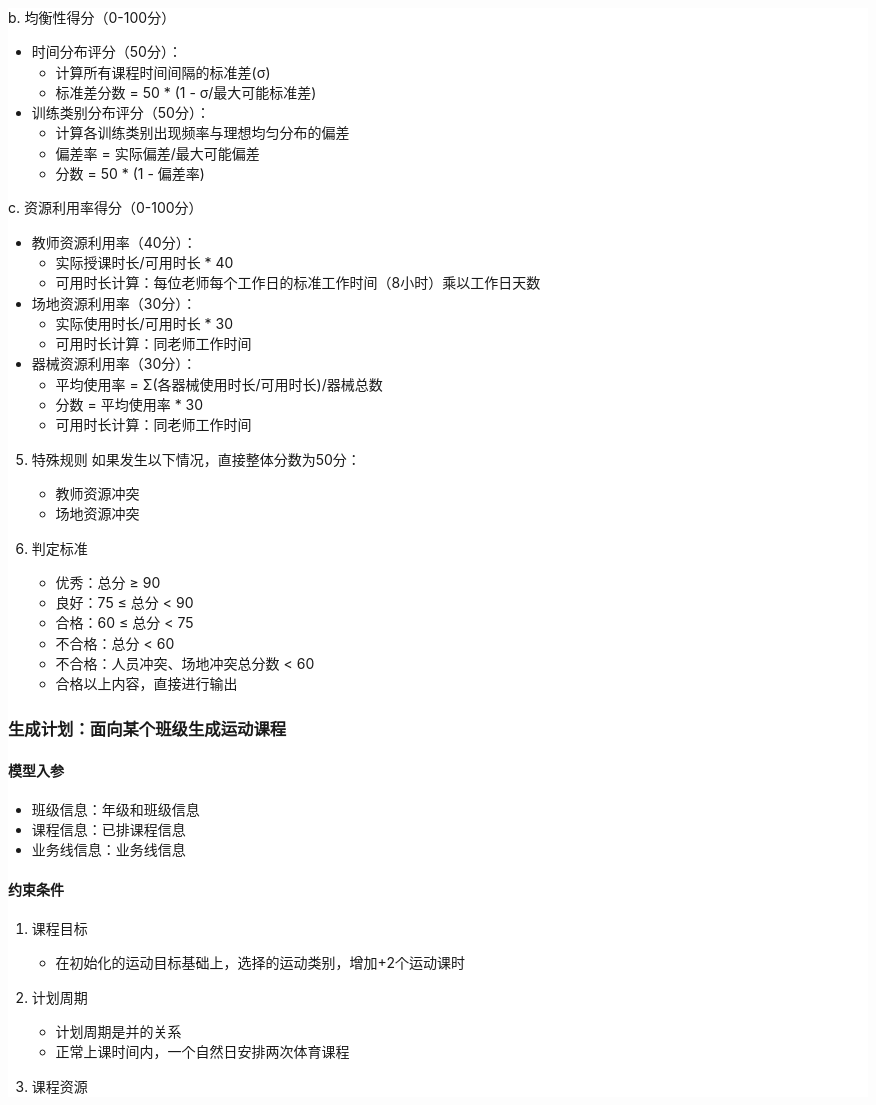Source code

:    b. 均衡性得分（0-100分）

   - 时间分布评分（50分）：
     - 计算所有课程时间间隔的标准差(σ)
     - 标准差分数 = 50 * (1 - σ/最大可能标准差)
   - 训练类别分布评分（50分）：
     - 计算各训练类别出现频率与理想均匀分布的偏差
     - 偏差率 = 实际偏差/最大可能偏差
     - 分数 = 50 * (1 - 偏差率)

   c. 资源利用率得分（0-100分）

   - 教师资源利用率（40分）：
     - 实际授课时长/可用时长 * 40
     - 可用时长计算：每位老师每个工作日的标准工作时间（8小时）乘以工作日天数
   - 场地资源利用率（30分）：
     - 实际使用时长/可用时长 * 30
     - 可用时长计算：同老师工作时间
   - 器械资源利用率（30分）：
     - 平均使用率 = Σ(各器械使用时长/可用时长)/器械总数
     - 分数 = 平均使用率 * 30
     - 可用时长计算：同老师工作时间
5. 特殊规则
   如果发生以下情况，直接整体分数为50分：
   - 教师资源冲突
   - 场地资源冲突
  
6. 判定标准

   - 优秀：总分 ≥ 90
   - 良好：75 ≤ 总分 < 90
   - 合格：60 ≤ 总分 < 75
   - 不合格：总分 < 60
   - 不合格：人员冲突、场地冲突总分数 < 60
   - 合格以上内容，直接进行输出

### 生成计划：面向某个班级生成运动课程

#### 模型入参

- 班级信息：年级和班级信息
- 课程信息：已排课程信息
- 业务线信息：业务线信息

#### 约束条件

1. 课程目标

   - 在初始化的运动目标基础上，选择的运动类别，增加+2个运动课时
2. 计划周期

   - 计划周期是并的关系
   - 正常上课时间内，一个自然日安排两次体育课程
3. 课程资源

________________________

How many lines in the rows above contain the string "平均使用率"? Reply with the number alone.

**RESULT BELOW:**
2